• _Problem to solve_
Write out each entry below exactly. Do not include the images.

Excerpted records Block Start

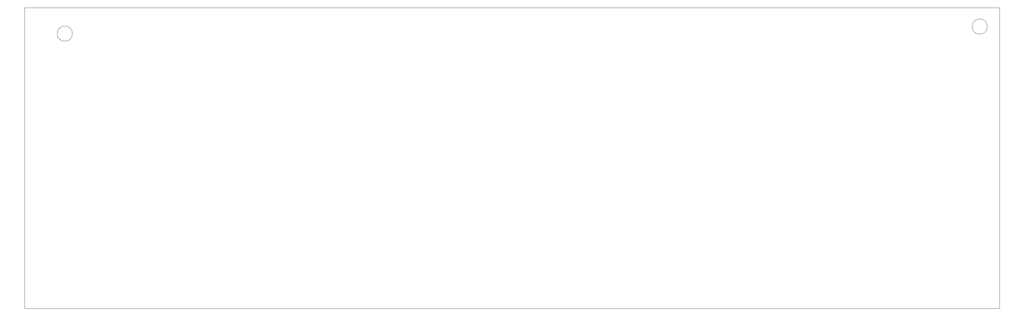
<source format=gbr>
%TF.GenerationSoftware,KiCad,Pcbnew,8.0.3*%
%TF.CreationDate,2024-10-18T17:58:25-04:00*%
%TF.ProjectId,drum_board,6472756d-5f62-46f6-9172-642e6b696361,rev?*%
%TF.SameCoordinates,Original*%
%TF.FileFunction,Profile,NP*%
%FSLAX46Y46*%
G04 Gerber Fmt 4.6, Leading zero omitted, Abs format (unit mm)*
G04 Created by KiCad (PCBNEW 8.0.3) date 2024-10-18 17:58:25*
%MOMM*%
%LPD*%
G01*
G04 APERTURE LIST*
%TA.AperFunction,Profile*%
%ADD10C,0.100000*%
%TD*%
%TA.AperFunction,Profile*%
%ADD11C,0.050000*%
%TD*%
G04 APERTURE END LIST*
D10*
X51600000Y-67000000D02*
G75*
G02*
X48400000Y-67000000I-1600000J0D01*
G01*
X48400000Y-67000000D02*
G75*
G02*
X51600000Y-67000000I1600000J0D01*
G01*
X244420000Y-65500000D02*
G75*
G02*
X241220000Y-65500000I-1600000J0D01*
G01*
X241220000Y-65500000D02*
G75*
G02*
X244420000Y-65500000I1600000J0D01*
G01*
D11*
X41500000Y-61500000D02*
X247000000Y-61500000D01*
X247000000Y-125000000D01*
X41500000Y-125000000D01*
X41500000Y-61500000D01*
M02*

</source>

Excerpted records Block End

• _Output for this task_
<source format=gbr>
%TF.GenerationSoftware,KiCad,Pcbnew,8.0.3*%
%TF.CreationDate,2024-10-18T17:58:25-04:00*%
%TF.ProjectId,drum_board,6472756d-5f62-46f6-9172-642e6b696361,rev?*%
%TF.SameCoordinates,Original*%
%TF.FileFunction,Profile,NP*%
%FSLAX46Y46*%
G04 Gerber Fmt 4.6, Leading zero omitted, Abs format (unit mm)*
G04 Created by KiCad (PCBNEW 8.0.3) date 2024-10-18 17:58:25*
%MOMM*%
%LPD*%
G01*
G04 APERTURE LIST*
%TA.AperFunction,Profile*%
%ADD10C,0.100000*%
%TD*%
%TA.AperFunction,Profile*%
%ADD11C,0.050000*%
%TD*%
G04 APERTURE END LIST*
D10*
X51600000Y-67000000D02*
G75*
G02*
X48400000Y-67000000I-1600000J0D01*
G01*
X48400000Y-67000000D02*
G75*
G02*
X51600000Y-67000000I1600000J0D01*
G01*
X244420000Y-65500000D02*
G75*
G02*
X241220000Y-65500000I-1600000J0D01*
G01*
X241220000Y-65500000D02*
G75*
G02*
X244420000Y-65500000I1600000J0D01*
G01*
D11*
X41500000Y-61500000D02*
X247000000Y-61500000D01*
X247000000Y-125000000D01*
X41500000Y-125000000D01*
X41500000Y-61500000D01*
M02*

</source>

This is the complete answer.